Although the OAI-MPH is the preferred way of accessing bulk metadata, the arXiv API may be useful for easy integration with web services and toolkits. We have some code below that requests metadata for astro-ph articles. It has not been refined as much as the code above, but it can serve as reference if we decide in the future to use this API. 

One thing to note is that with this API, it is easy to query subclasses of the astro-ph category, whereas with the OAI-MPH, it is not possible AFAIK. 

In [278]:
# Specify categories to search
categories = [
    'astro-ph',     # general astrophysics
    'astro-ph.ga',  # astrophysics of galaxies
    'astro-ph.co',  # cosmology and nongalactic astrophysics
    'astro-ph.ep',  # earth and planetary astrophysics
    'astro-ph.he',  # high energy astrophysical phenomena
    'astro-ph.im',  # instrumentation and methods for astrophysics 
    'astro-ph.sr']  # solar and stellar astrophysics

results_per_page = 1000
rows = []

def get_metadata_from_arXiv_API():
    for category in categories:
        print('Getting metadata for articles within the ' + category + ' category...')
        # Search parameters
        search_query = 'cat:' + category
        startIndex = 0

        # Loop until total results reached
        while True:
            url = 'http://export.arxiv.org/api/query?search_query=' + search_query + '&start=' + str(startIndex) + '&max_results=' + str(results_per_page)
            results = urllib.request.urlopen(url).read()
            soup = BeautifulSoup(results, 'xml')

            if startIndex == 0:
                total_results = int(soup.find('opensearch:totalResults').string)

            # Get all entry tags
            entries = soup.find_all('entry')

            for entry in entries: 
                # Collect authors
                authors = []
                for author in entry.find_all('name'):
                    authors.append(author.string)
                author_str = ', '.join(authors)

                # Get DOI if it exists
                doi = entry.find('arxiv:doi')
                if doi:
                    doi = doi.string

                # Extract links if they exist
                doi_link = None
                pdf_link = None
                links = entry.find_all('link')
                for link in links:
                    link_title = link.get('title')
                    if link_title and link_title == 'doi':
                        doi_link = link['href']
                    elif link_title and link_title == 'pdf':
                        pdf_link = link['href']

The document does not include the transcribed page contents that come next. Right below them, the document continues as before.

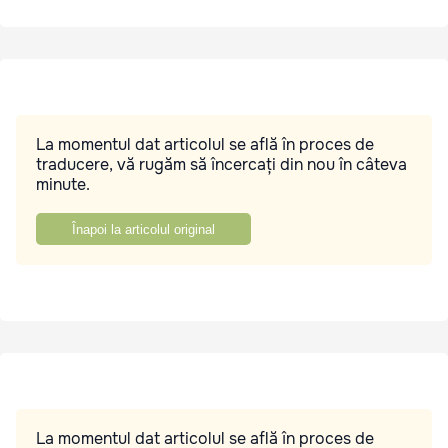
La momentul dat articolul se află în proces de
traducere, vă rugăm să încercați din nou în câteva
minute.
Înapoi la articolul original
La momentul dat articolul se află în proces de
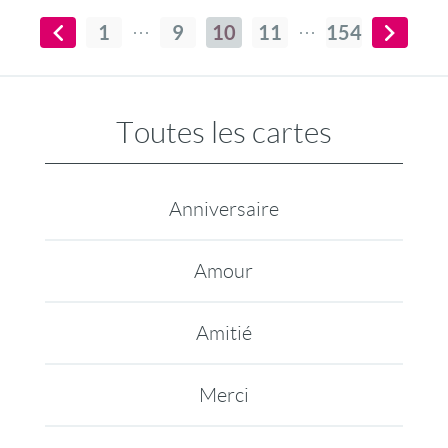
1
9
10
11
154
Toutes les cartes
Anniversaire
Amour
Amitié
Merci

                # Get journal if it exists
                journal = entry.find('arxiv:journal_ref')
                if journal:
                    journal = journal.string

                # Get comment if it exists
                comment = entry.find('arxiv:comment')
                if comment:
                    comment = comment.string

                row = {
                    'id': entry.id.string,
                    'updated': entry.updated.string,
                    'published': entry.published.string,
                    'title': entry.title.string,
                    'summary': entry.summary.string,
                    'authors': author_str,
                    'doi': doi,
                    'doi_link': doi_link,
                    'journal': journal,
                    'pdf_link': pdf_link,
                    'category': entry.find('arxiv:primary_category')['term'],
                    'comment': comment
                }
                rows.append(row)

                # Quit looping if we have gotten all results
                # print(str(len(rows)) + ' of ' + str(total_results) + '...')
            if len(rows) == total_results:
                print()
                break
            else:
                print(str(len(rows)) +'/' + str(total_results) + '...')
                startIndex += results_per_page
                time.sleep(3) # recommended to sleep

In [None]:
start = time.time()
get_metadata_from_arXiv_API()
end = time.time()
print(str(end - start) + ' seconds')

In [None]:
metadata_api_df = pd.DataFrame(rows)
metadata_api_df

Save data frame to CSV:

In [None]:
metadata_api_df.to_csv('arXiv_astroph_metadata_api.csv', index=False, header=True)